_Data for review_.
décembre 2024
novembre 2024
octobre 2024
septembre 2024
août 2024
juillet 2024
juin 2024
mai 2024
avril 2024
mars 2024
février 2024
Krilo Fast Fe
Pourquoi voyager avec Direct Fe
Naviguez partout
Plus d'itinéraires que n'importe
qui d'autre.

---

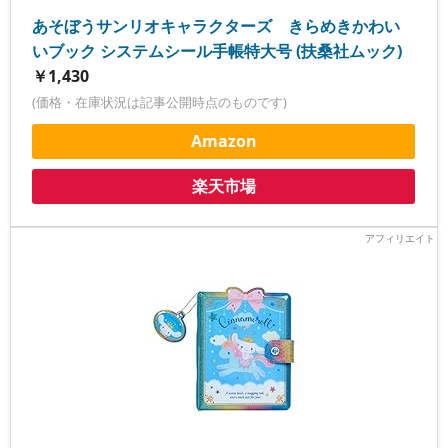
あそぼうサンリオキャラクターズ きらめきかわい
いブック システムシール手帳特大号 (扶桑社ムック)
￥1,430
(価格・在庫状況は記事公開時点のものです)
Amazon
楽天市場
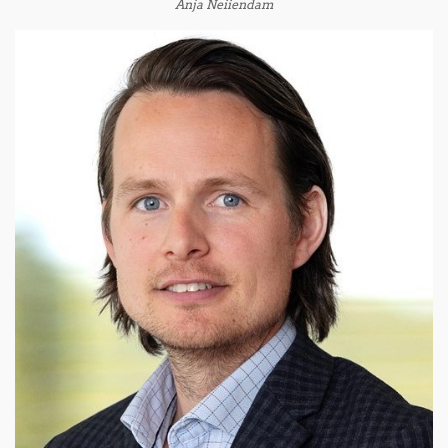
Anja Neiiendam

* * *

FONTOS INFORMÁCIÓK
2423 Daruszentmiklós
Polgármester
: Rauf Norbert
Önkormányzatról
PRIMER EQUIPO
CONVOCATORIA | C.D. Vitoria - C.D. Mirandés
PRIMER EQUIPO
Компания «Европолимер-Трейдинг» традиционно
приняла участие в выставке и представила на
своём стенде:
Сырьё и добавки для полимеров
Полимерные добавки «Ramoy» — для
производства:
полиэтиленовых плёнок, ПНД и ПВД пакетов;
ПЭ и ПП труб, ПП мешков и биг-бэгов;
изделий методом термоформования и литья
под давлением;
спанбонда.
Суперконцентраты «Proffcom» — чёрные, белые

_Aim of the exercise_.
Edit the records from the line with "décembre 2024" to the line with "qui d'autre.", replacing "itinéraires" with "destinations" and leaving everything else unchanged.

_The completed task_.
décembre 2024
novembre 2024
octobre 2024
septembre 2024
août 2024
juillet 2024
juin 2024
mai 2024
avril 2024
mars 2024
février 2024
Krilo Fast Fe
Pourquoi voyager avec Direct Fe
Naviguez partout
Plus d'destinations que n'importe
qui d'autre.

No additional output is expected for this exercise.